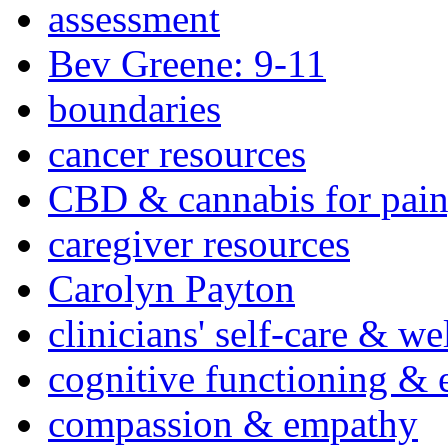
assessment
Bev Greene: 9-11
boundaries
cancer resources
CBD & cannabis for pain
caregiver resources
Carolyn Payton
clinicians' self-care & we
cognitive functioning & 
compassion & empathy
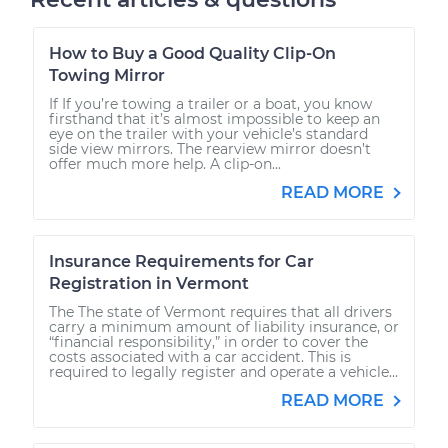
How to Buy a Good Quality Clip-On
Towing Mirror
If If you’re towing a trailer or a boat, you know
firsthand that it’s almost impossible to keep an
eye on the trailer with your vehicle’s standard
side view mirrors. The rearview mirror doesn’t
offer much more help. A clip-on...
READ MORE
Insurance Requirements for Car
Registration in Vermont
The The state of Vermont requires that all drivers
carry a minimum amount of liability insurance, or
“financial responsibility,” in order to cover the
costs associated with a car accident. This is
required to legally register and operate a vehicle...
READ MORE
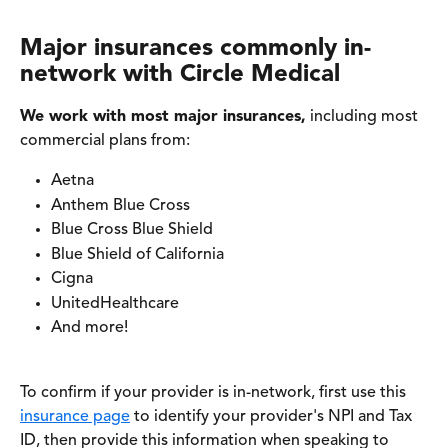
Major insurances commonly in-
network with Circle Medical
We work with most major insurances,
 including most 
commercial plans from:
Aetna
Anthem Blue Cross
Blue Cross Blue Shield 
Blue Shield of California
Cigna
UnitedHealthcare
And more! 
To confirm if your provider is in-network, first use this 
insurance page
 to identify your provider's NPI and Tax 
ID, then provide this information when speaking to 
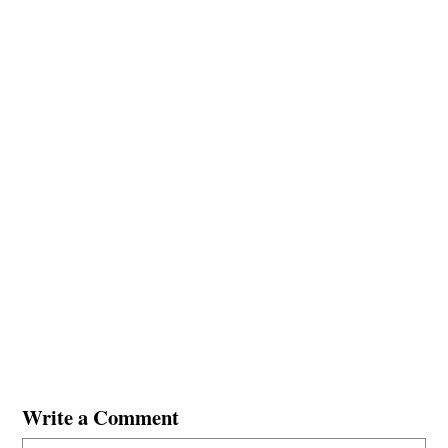
Write a Comment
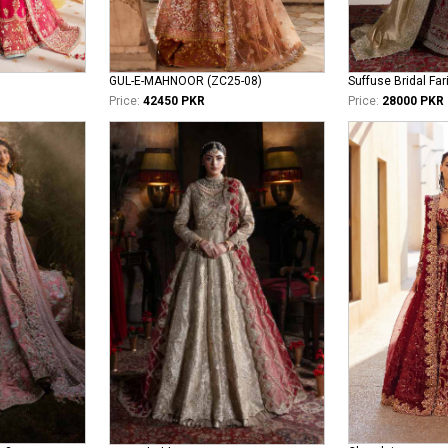
GUL-E-MAHNOOR (ZC25-08)
Suffuse Bridal Far
Price:
42450 PKR
Price:
28000 PKR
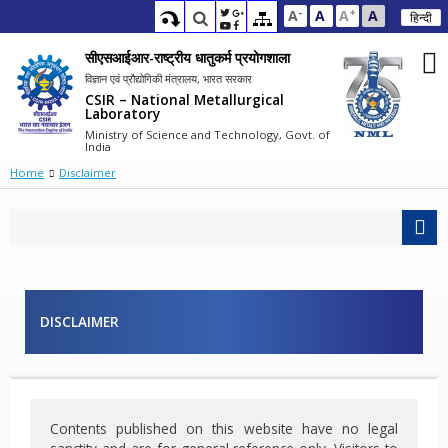
-
+
A
A
A
A
हिन्दी
सीएसआईआर-राष्ट्रीय धातुकर्म प्रयोगशाला
विज्ञान एवं प्रौद्योगिकी मंत्रालय, भारत सरकार
CSIR – National Metallurgical
Laboratory
Ministry of Science and Technology, Govt. of
India
Home
Disclaimer
DISCLAIMER
Contents published on this website have no legal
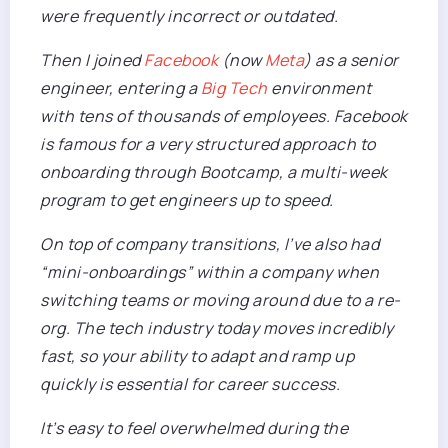
were frequently incorrect or outdated.
Then I joined
Facebook
(now
Meta
) as a senior
engineer, entering a
Big Tech
environment
with tens of thousands of employees. Facebook
is famous for a very structured approach to
onboarding through Bootcamp, a multi-week
program to get engineers up to speed.
On top of company transitions, I’ve also had
“mini-onboardings” within a company when
switching teams or moving around due to a re-
org. The tech industry today moves incredibly
fast, so your ability to adapt and ramp up
quickly is essential for
career
success.
It’s easy to feel overwhelmed during the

·····

INSTRUCTION: Update the text of all the records above by replacing "READ MORE" with "CONTINUE READING", keeping everything else the same. Leave the pictures out of your answer.

EXERCISE OUTPUT:
assessment
Bev Greene: 9-11
boundaries
cancer resources
CBD & cannabis for pain
caregiver resources
Carolyn Payton
clinicians' self-care & we
cognitive functioning & 
compassion & empathy
How to Buy a Good Quality Clip-On
Towing Mirror
If If you’re towing a trailer or a boat, you know
firsthand that it’s almost impossible to keep an
eye on the trailer with your vehicle’s standard
side view mirrors. The rearview mirror doesn’t
offer much more help. A clip-on...
CONTINUE READING
Insurance Requirements for Car
Registration in Vermont
The The state of Vermont requires that all drivers
carry a minimum amount of liability insurance, or
“financial responsibility,” in order to cover the
costs associated with a car accident. This is
required to legally register and operate a vehicle...
CONTINUE READING
Major insurances commonly in-
network with Circle Medical
We work with most major insurances,
 including most 
commercial plans from:
Aetna
Anthem Blue Cross
Blue Cross Blue Shield 
Blue Shield of California
Cigna
UnitedHealthcare
And more! 
To confirm if your provider is in-network, first use this 
insurance page
 to identify your provider's NPI and Tax 
ID, then provide this information when speaking to 
Write a Comment
GUL-E-MAHNOOR (ZC25-08)
Suffuse Bridal Far
Price:
42450 PKR
Price:
28000 PKR
-
+
A
A
A
A
हिन्दी
सीएसआईआर-राष्ट्रीय धातुकर्म प्रयोगशाला
विज्ञान एवं प्रौद्योगिकी मंत्रालय, भारत सरकार
CSIR – National Metallurgical
Laboratory
Ministry of Science and Technology, Govt. of
India
Home
Disclaimer
DISCLAIMER
Contents published on this website have no legal
were frequently incorrect or outdated.
Then I joined
Facebook
(now
Meta
) as a senior
engineer, entering a
Big Tech
environment
with tens of thousands of employees. Facebook
is famous for a very structured approach to
onboarding through Bootcamp, a multi-week
program to get engineers up to speed.
On top of company transitions, I’ve also had
“mini-onboardings” within a company when
switching teams or moving around due to a re-
org. The tech industry today moves incredibly
fast, so your ability to adapt and ramp up
quickly is essential for
career
success.
It’s easy to feel overwhelmed during the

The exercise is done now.